**Supplied information**
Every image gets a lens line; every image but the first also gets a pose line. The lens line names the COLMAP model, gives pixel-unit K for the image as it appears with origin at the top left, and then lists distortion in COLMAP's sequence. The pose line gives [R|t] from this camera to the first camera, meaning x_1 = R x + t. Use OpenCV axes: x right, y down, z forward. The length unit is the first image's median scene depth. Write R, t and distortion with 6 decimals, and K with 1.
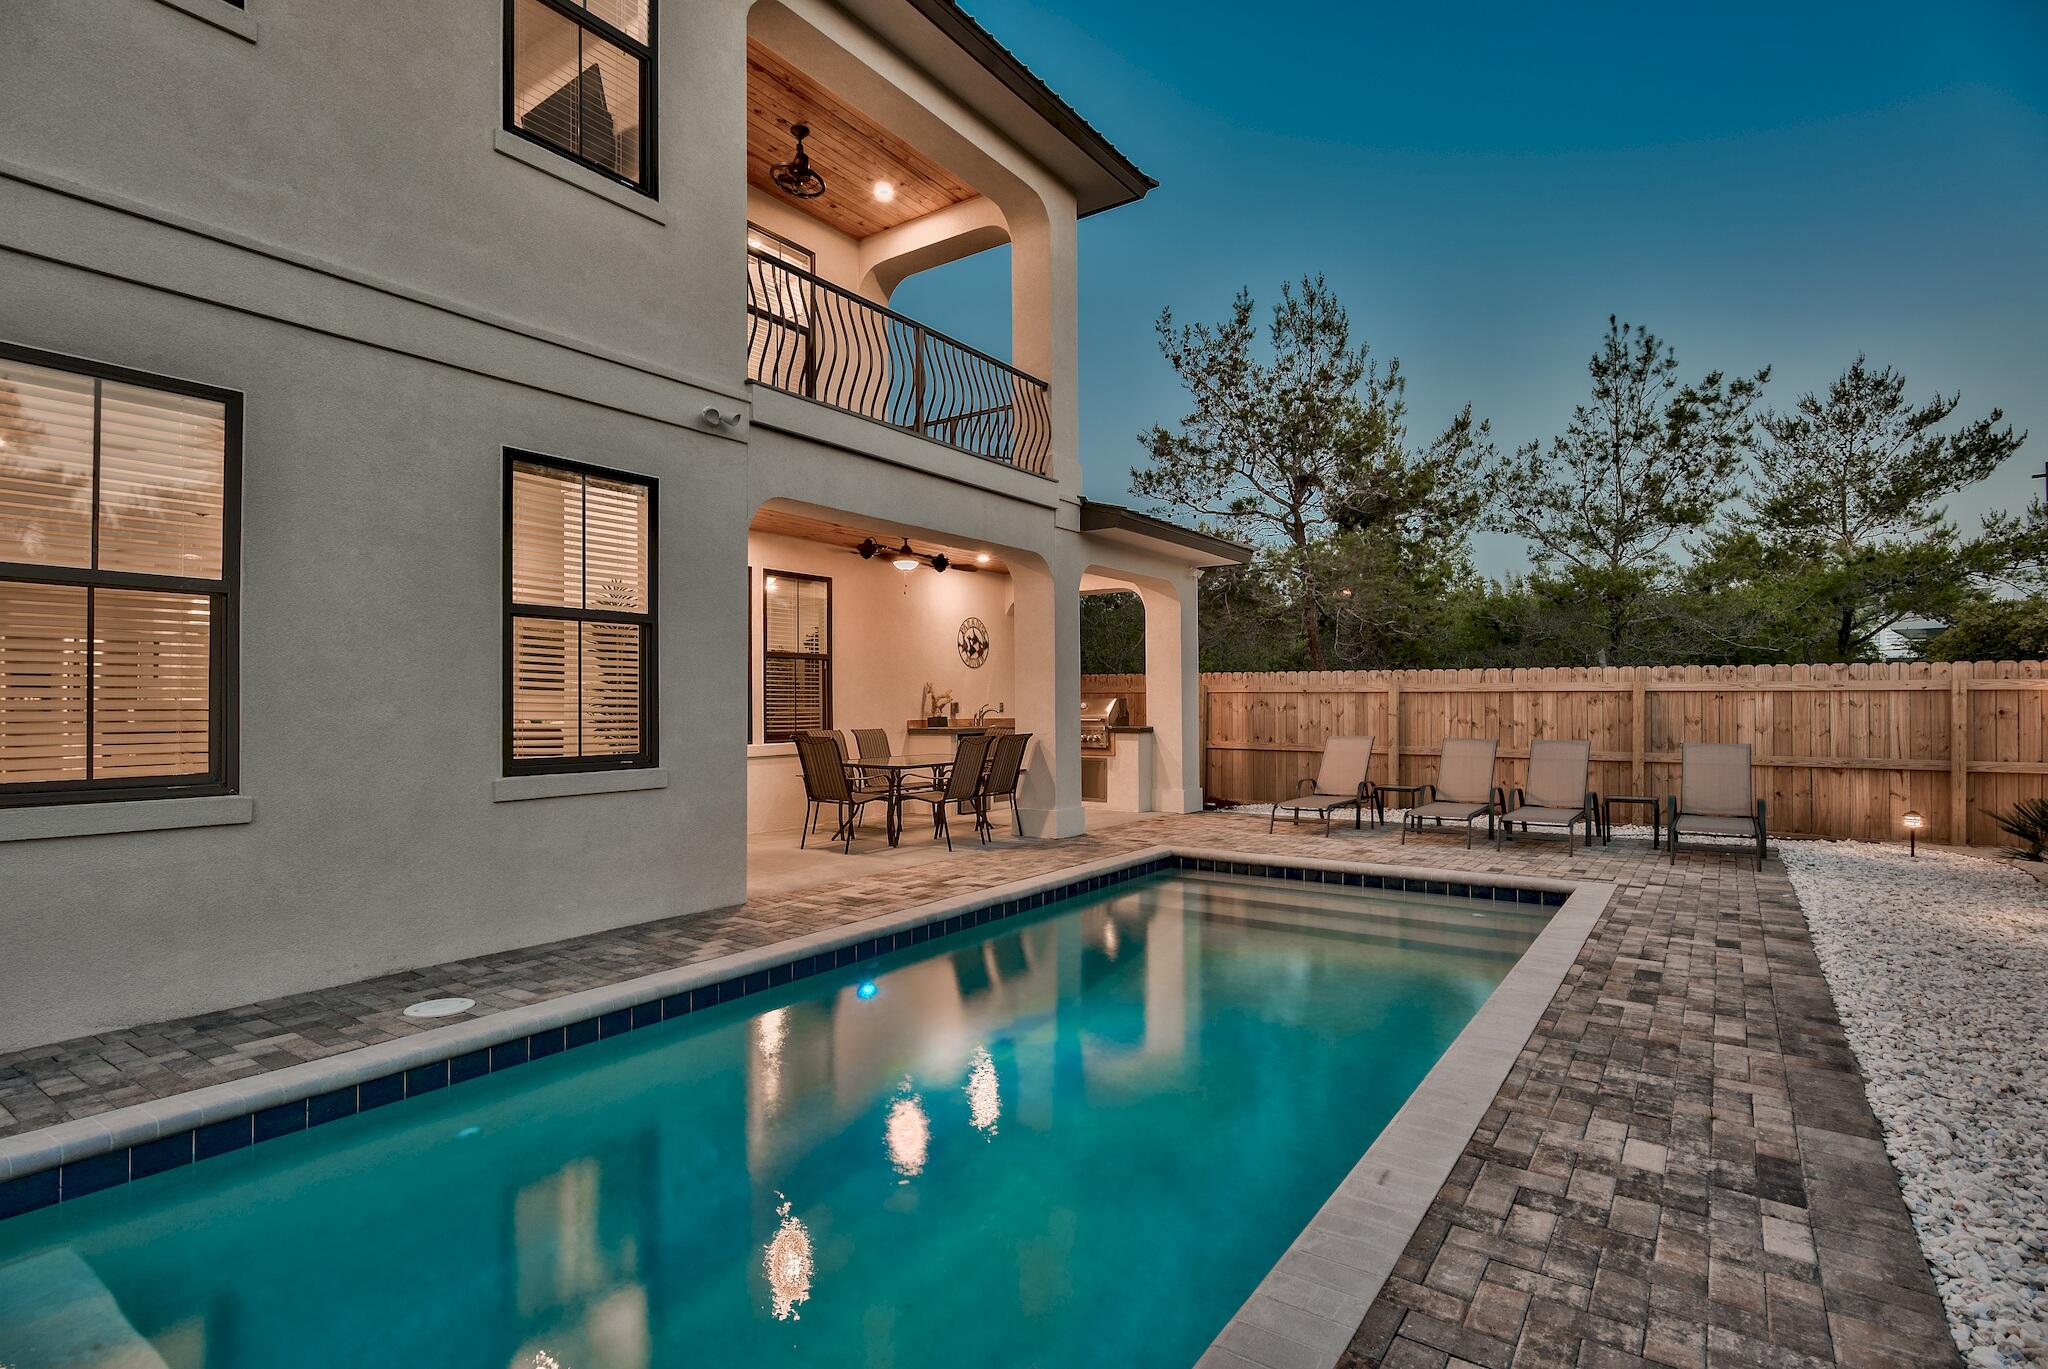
lens RADIAL K [[1017.1, 0, 1033.9], [0, 1017.1, 683.0], [0, 0, 1]] dist [-0.002261, 0.000586]
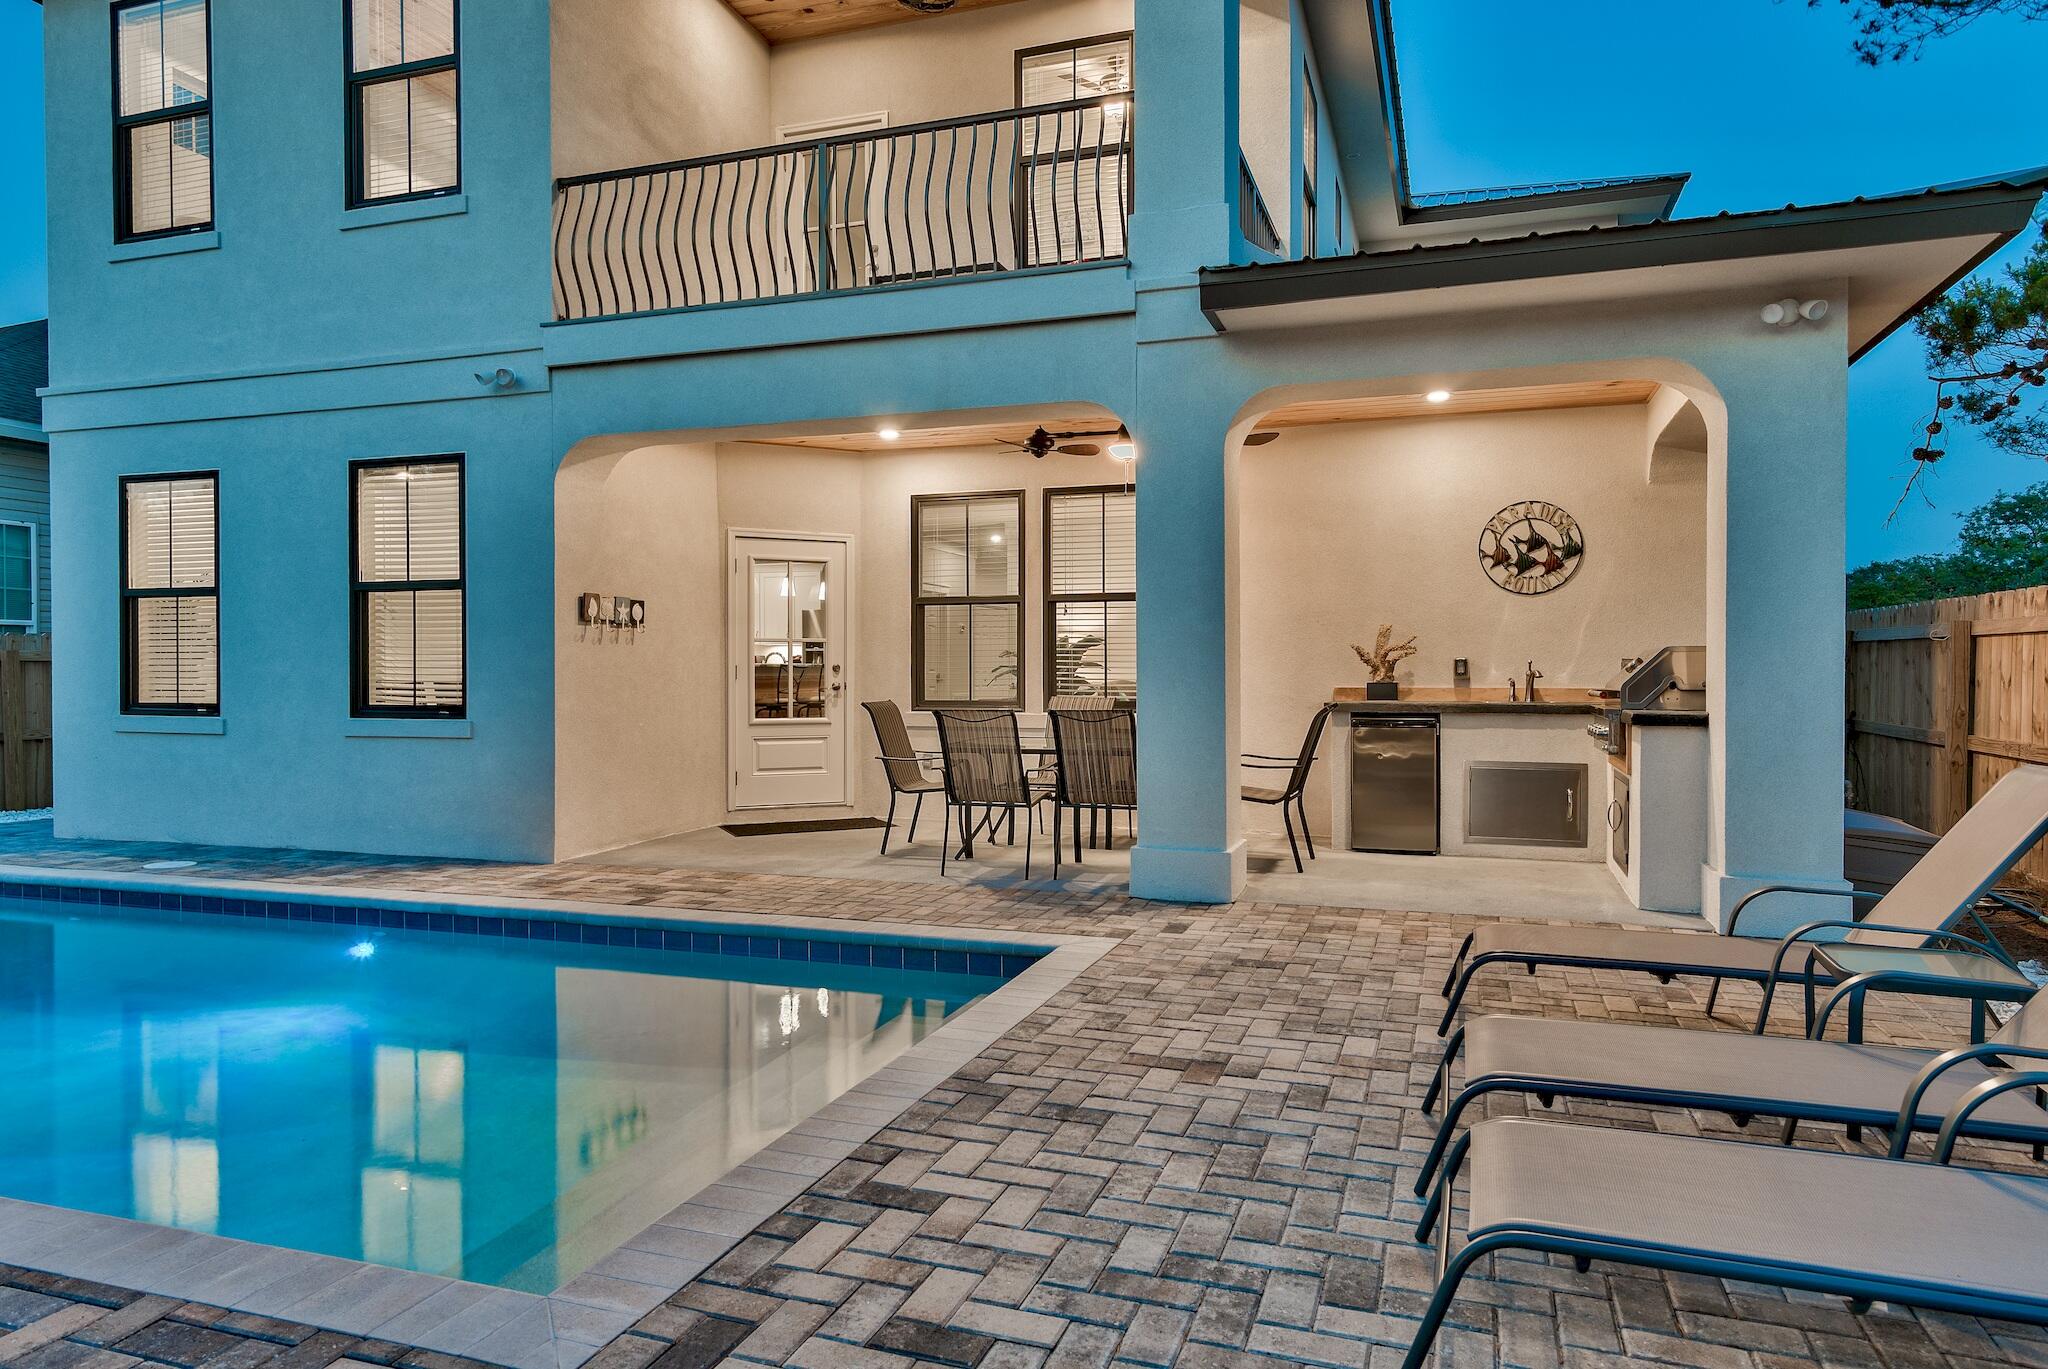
lens RADIAL K [[1251.1, 0, 1026.5], [0, 1251.1, 678.4], [0, 0, 1]] dist [0.005800, 0.000431]
pose [[0.264548, 0.016315, -0.964235, 1.076352], [0.017994, 0.999599, 0.021850, 0.020333], [0.964205, -0.023131, 0.264148, 1.218446]]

**What to do**
Print these lines verbatim, from start to finish, leaving out the pictures.

**Problem solution**
Every image gets a lens line; every image but the first also gets a pose line. The lens line names the COLMAP model, gives pixel-unit K for the image as it appears with origin at the top left, and then lists distortion in COLMAP's sequence. The pose line gives [R|t] from this camera to the first camera, meaning x_1 = R x + t. Use OpenCV axes: x right, y down, z forward. The length unit is the first image's median scene depth. Write R, t and distortion with 6 decimals, and K with 1.
lens RADIAL K [[1017.1, 0, 1033.9], [0, 1017.1, 683.0], [0, 0, 1]] dist [-0.002261, 0.000586]
lens RADIAL K [[1251.1, 0, 1026.5], [0, 1251.1, 678.4], [0, 0, 1]] dist [0.005800, 0.000431]
pose [[0.264548, 0.016315, -0.964235, 1.076352], [0.017994, 0.999599, 0.021850, 0.020333], [0.964205, -0.023131, 0.264148, 1.218446]]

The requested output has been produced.